ICE cotton futures eased after reaching a two-week high in the previous session, as traders remained cautious ahead of the weekly US cotton export sales report. Declining crude oil prices also exerted additional pressure on the natural fibre. Oil prices fell due to rising US fuel inventories and ongoing tariff concerns. Meanwhile, stronger agricultural crop performance failed to support cotton prices on Wednesday.

ICE’s most active December 2025 contract settled at 68.56 cents per pound (0.453 kg), down 0.03 cent. The contract had reached 69 cents on Tuesday, the highest level since June 30. The October contract dropped by 26 points, while other cotton contracts closed between 4 points lower and 3 points higher.

Trading volume today stood at 23,505 contracts—the second-lowest recorded in 2025. The lowest volume, 22,110 contracts, was seen last Thursday. In contrast, yesterday’s cleared volume was 39,587 contracts. The low volume today contradicts the bullish sentiment observed in the previous session.

There was resistance near the 69-cent level. Technical indicators, including the 20-day and 50-day moving averages, alongside weaker crude oil prices, are limiting further upside.

Falling oil prices added pressure to cotton, as cheaper crude makes polyester—a cotton substitute—more competitive.

The market is now awaiting the US Department of Agriculture’s (USDA) weekly export sales report, due Thursday. Expectations are for a reasonably strong report, with more focus on actual shipments than new sales.

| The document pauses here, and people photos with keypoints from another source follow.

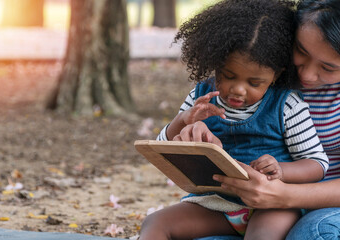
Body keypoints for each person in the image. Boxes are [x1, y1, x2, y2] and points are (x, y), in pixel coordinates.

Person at [139, 0, 329, 239]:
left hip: (271, 204)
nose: (238, 90)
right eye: (228, 76)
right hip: (216, 203)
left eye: (254, 82)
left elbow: (317, 164)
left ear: (276, 74)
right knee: (156, 222)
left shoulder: (288, 104)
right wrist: (184, 120)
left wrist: (281, 170)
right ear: (216, 64)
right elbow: (163, 147)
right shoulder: (201, 96)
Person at [197, 0, 340, 239]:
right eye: (302, 51)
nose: (306, 74)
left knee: (314, 232)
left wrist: (283, 196)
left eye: (328, 67)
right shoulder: (262, 76)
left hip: (324, 204)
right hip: (249, 204)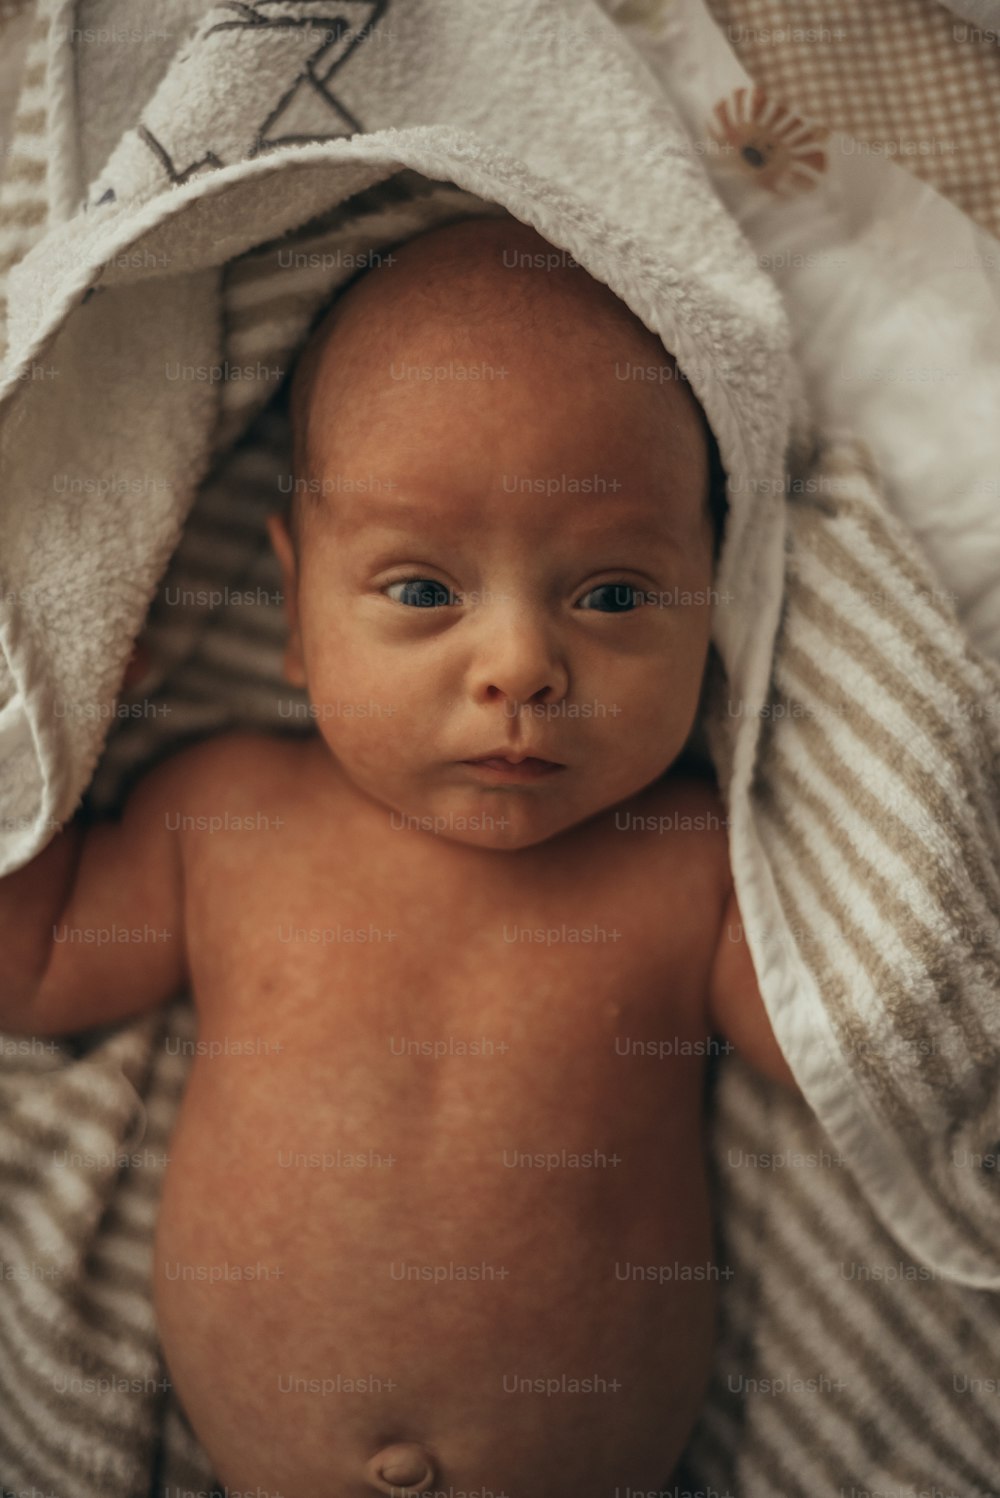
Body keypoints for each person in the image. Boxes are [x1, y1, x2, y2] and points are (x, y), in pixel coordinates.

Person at [0, 213, 794, 1497]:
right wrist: (53, 732)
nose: (522, 668)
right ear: (297, 604)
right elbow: (31, 968)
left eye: (613, 594)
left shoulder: (686, 861)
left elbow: (863, 1058)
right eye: (423, 590)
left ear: (720, 592)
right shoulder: (226, 817)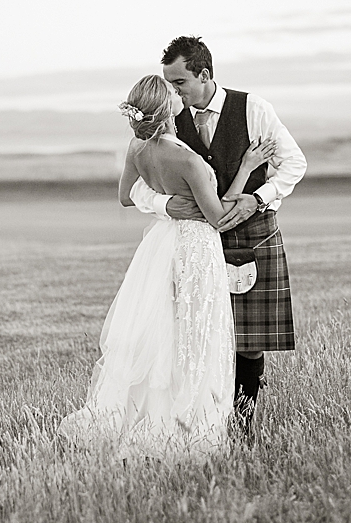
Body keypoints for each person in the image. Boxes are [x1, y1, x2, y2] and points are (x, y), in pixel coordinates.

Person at [58, 75, 275, 456]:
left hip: (161, 244)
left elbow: (125, 197)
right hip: (195, 250)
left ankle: (153, 412)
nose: (179, 95)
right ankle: (185, 423)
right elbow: (219, 216)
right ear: (169, 108)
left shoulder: (137, 148)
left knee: (164, 333)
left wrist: (162, 205)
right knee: (197, 336)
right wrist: (246, 168)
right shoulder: (187, 160)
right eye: (173, 93)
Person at [129, 36, 307, 434]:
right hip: (195, 241)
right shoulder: (170, 119)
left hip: (252, 235)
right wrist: (164, 206)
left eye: (179, 83)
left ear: (204, 75)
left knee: (248, 342)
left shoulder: (253, 109)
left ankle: (242, 425)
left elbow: (294, 163)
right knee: (198, 338)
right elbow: (139, 185)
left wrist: (259, 197)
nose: (172, 92)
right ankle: (202, 421)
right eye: (169, 83)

According to market analysts, resistance remains above 69 cents. Cheaper crude is seen as a negative factor. While export figures may be decent, the overall sentiment remains cautious.

In external grain markets, Chicago corn rose for a third consecutive session amid already-priced-in crop conditions. Soybeans edged up from a three-month low, and wheat posted slight gains but continued to hover near a two-week low.

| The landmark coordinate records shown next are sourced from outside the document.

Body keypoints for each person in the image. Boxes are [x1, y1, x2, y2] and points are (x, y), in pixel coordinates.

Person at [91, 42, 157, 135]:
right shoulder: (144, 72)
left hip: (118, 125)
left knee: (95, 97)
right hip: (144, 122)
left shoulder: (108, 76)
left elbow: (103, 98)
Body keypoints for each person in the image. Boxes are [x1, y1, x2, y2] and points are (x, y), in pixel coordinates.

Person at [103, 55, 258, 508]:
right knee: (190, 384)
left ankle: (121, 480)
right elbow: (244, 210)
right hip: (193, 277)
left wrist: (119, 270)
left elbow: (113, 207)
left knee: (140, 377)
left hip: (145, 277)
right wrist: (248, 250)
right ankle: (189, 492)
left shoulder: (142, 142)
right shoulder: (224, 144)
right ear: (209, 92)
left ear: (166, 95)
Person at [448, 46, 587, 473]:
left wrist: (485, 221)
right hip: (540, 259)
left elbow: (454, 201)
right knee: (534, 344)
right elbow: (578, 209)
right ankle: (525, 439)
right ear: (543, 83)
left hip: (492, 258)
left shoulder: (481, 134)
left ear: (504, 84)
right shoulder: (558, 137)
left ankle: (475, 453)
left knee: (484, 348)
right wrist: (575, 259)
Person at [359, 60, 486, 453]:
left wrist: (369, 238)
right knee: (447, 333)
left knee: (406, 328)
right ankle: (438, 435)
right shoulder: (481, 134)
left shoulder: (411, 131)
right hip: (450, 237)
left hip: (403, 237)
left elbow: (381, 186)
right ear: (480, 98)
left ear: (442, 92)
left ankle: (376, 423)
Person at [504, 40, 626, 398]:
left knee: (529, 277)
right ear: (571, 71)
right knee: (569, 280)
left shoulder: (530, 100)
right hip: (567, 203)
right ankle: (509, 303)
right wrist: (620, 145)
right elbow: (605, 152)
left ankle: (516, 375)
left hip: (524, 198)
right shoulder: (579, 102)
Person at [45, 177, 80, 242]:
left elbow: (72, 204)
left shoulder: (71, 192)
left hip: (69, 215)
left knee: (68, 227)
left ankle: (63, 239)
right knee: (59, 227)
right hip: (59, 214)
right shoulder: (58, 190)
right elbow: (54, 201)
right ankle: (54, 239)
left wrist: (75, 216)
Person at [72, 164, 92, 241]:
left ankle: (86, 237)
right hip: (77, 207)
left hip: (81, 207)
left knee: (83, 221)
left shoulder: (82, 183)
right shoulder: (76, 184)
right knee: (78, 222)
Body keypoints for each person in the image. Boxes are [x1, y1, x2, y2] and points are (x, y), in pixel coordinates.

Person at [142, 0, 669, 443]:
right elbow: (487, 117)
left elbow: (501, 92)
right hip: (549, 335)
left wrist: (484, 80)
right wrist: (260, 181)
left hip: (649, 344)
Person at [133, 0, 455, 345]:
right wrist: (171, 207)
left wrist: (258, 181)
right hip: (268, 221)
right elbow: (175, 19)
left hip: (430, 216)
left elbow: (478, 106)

As of the latest trade, ICE cotton for December 2025 was at 68.61 cents per pound (up 0.05 cent), cash cotton stood at 65.70 cents (down 0.26 cent), the October 2025 contract was at 66.95 cents (down 0.26 cent), the March 2026 contract at 69.86 cents (up 0.03 cent), the May 2026 contract at 70.86 cents (up 0.02 cent), and the July 2026 contract at 71.64 cents (up 0.06 cent). Some contracts remained at their previous closing levels, with no trading recorded today.